The Health Analytics Data-to-Evidence Suite (HADES) is a collection of open source R packages developed by OHDSI and used in pretty much every OHDSI study. Because they are R packages, they are part of the R ecosystem. A new version of R is released roughly every six months, and the CRAN library of R packages is continuously updated to run on the latest version of R. HADES has up to now followed this practice, meaning that HADES would always run on the latest version of R with the latest version of packages in CRAN.

However, this approach has been showing problems; For better reproducibility (and stability), we’ve started requiring specific versions of dependencies, through the renv package. But some of the (slightly) older versions of packages we’re using don’t work on newer versions of R. These packages have since been fixed in CRAN, but not the version we specified in our R lock files. For this reason, it is for example not possible to use any of the study packages generated by ATLAS (or Hydra, which is used by ATLAS) on R 4.3.0.

To provide a more stable execution environment, we’ve therefore selected a specific R version we’ll target for HADES. For the foreseeable future, HADES will run on R 4.2.3. We therefore encourage everyone to start using R 4.2.3.

This does mean we’ll need to rely more and more on renv, since the packages in CRAN will at some point be updated to versions that no longer run on R 4.2.3. We’re looking into alternatives to CRAN where package versions binaries are archived (unlike CRAN), to make it easier to install the packages that still run on R 4.2.3. We’ll also need to update our HADES continuous integration infrastructure to make sure we test our packages on R 4.2.3, instead of the latest version of R.
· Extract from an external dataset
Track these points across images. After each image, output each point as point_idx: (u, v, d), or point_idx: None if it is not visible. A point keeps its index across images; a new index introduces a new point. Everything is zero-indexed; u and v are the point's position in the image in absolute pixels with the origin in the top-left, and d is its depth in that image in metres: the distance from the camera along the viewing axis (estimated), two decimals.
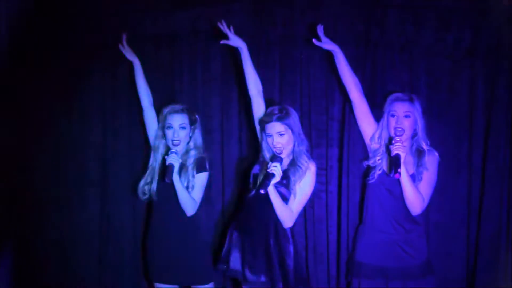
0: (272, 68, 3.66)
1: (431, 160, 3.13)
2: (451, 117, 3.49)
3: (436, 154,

We’ll revisit the R version to target every six months, to coincide with a new HADES-wide release (April 1st and October 1st). The current release, captured in this renv lock file, works on R 4.2.3.

On this issue, there may be a solution to hosting a CRAN-like repository via Sonatype Nexus (which is the same software we use to host our Java Maven repositories, so this infrastructure may already be here (@lee_evans can confirm). There has been activity in the renv community checking the support for binary + source packages in Nexus repositories, and it seems to work.

For Strategus/OHDSI study execution, configuring a Nexus R-Repository and using these options when you invoke renv:

options(renv.nexus.enabled = TRUE)
renv::install(<package>)

Should resolve binary fetching by falling back to a nexus repository, with additional configuration (shown here) to point to a Nexus URL. This Nexus URL can proxy to CRAN so that you can automatically fetch available resources from cran, and it will fall back to the Nexus repo if a prior version is requested.